◆ **DESCRIPTION OF THE TASK**
In the listing below, recast the lines as a Markdown table with the columns "Row" and "Line", numbering each row and leaving out blank lines. Start at the line containing "Aggravated Battery", end after the line containing "How many segments does this pie chart have?", and include only those lines.

(Beginning of THE RECORDS)

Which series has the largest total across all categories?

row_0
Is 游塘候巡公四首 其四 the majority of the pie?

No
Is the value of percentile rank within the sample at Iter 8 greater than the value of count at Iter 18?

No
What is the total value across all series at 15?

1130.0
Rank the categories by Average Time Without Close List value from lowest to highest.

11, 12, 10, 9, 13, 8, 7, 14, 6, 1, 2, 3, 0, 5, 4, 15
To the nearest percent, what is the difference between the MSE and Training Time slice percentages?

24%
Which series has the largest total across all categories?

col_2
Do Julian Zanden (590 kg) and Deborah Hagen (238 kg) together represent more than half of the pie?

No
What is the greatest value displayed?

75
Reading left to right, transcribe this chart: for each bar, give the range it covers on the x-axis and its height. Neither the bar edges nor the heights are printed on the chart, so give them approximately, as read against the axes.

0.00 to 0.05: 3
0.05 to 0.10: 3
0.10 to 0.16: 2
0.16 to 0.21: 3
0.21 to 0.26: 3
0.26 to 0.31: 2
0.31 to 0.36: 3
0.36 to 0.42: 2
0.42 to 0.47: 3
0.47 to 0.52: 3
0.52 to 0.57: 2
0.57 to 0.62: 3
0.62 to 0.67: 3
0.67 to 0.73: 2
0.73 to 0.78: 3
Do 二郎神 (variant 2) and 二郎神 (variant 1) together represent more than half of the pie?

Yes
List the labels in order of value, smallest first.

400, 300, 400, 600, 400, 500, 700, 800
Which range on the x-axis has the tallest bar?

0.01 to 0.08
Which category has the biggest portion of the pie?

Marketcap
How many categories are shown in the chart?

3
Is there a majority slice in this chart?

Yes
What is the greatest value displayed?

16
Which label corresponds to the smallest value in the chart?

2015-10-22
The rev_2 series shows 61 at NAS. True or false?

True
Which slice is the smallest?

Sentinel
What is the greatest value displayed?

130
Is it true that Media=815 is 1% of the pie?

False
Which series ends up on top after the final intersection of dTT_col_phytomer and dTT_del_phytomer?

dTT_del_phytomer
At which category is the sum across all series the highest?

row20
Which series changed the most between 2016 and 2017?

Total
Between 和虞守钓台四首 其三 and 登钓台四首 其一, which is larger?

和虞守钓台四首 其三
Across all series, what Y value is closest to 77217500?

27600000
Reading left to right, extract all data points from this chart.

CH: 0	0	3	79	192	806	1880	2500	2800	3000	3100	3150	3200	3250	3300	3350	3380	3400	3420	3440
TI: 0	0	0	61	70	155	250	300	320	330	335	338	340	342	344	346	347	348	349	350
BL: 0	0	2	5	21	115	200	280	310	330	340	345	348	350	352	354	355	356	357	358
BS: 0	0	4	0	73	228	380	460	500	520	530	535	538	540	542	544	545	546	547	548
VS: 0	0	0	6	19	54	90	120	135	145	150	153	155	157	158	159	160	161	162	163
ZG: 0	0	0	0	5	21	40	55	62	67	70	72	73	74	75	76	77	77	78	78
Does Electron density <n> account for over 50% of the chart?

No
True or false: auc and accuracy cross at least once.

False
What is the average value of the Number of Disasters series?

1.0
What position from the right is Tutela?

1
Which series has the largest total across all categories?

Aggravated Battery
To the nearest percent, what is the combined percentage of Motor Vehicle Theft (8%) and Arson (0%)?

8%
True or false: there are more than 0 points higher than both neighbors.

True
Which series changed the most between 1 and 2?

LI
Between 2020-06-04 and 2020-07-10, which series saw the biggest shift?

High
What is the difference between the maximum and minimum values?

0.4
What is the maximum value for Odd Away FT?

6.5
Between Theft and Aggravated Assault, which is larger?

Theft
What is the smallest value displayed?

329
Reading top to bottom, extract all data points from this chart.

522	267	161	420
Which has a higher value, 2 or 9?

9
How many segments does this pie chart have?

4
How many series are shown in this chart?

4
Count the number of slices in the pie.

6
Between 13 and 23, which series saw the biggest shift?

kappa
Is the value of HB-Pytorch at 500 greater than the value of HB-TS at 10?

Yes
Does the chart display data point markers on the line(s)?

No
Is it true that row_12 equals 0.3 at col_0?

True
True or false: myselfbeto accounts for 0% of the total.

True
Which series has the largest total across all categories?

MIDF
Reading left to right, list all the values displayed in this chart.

(End of THE RECORDS)

◆ **TASK RESULT**
| Row | Line |
|---|---|
| 1 | Aggravated Battery |
| 2 | To the nearest percent, what is the combined percentage of Motor Vehicle Theft (8%) and Arson (0%)? |
| 3 | 8% |
| 4 | True or false: there are more than 0 points higher than both neighbors. |
| 5 | True |
| 6 | Which series changed the most between 1 and 2? |
| 7 | LI |
| 8 | Between 2020-06-04 and 2020-07-10, which series saw the biggest shift? |
| 9 | High |
| 10 | What is the difference between the maximum and minimum values? |
| 11 | 0.4 |
| 12 | What is the maximum value for Odd Away FT? |
| 13 | 6.5 |
| 14 | Between Theft and Aggravated Assault, which is larger? |
| 15 | Theft |
| 16 | What is the smallest value displayed? |
| 17 | 329 |
| 18 | Reading top to bottom, extract all data points from this chart. |
| 19 | 522	267	161	420 |
| 20 | Which has a higher value, 2 or 9? |
| 21 | 9 |
| 22 | How many segments does this pie chart have? |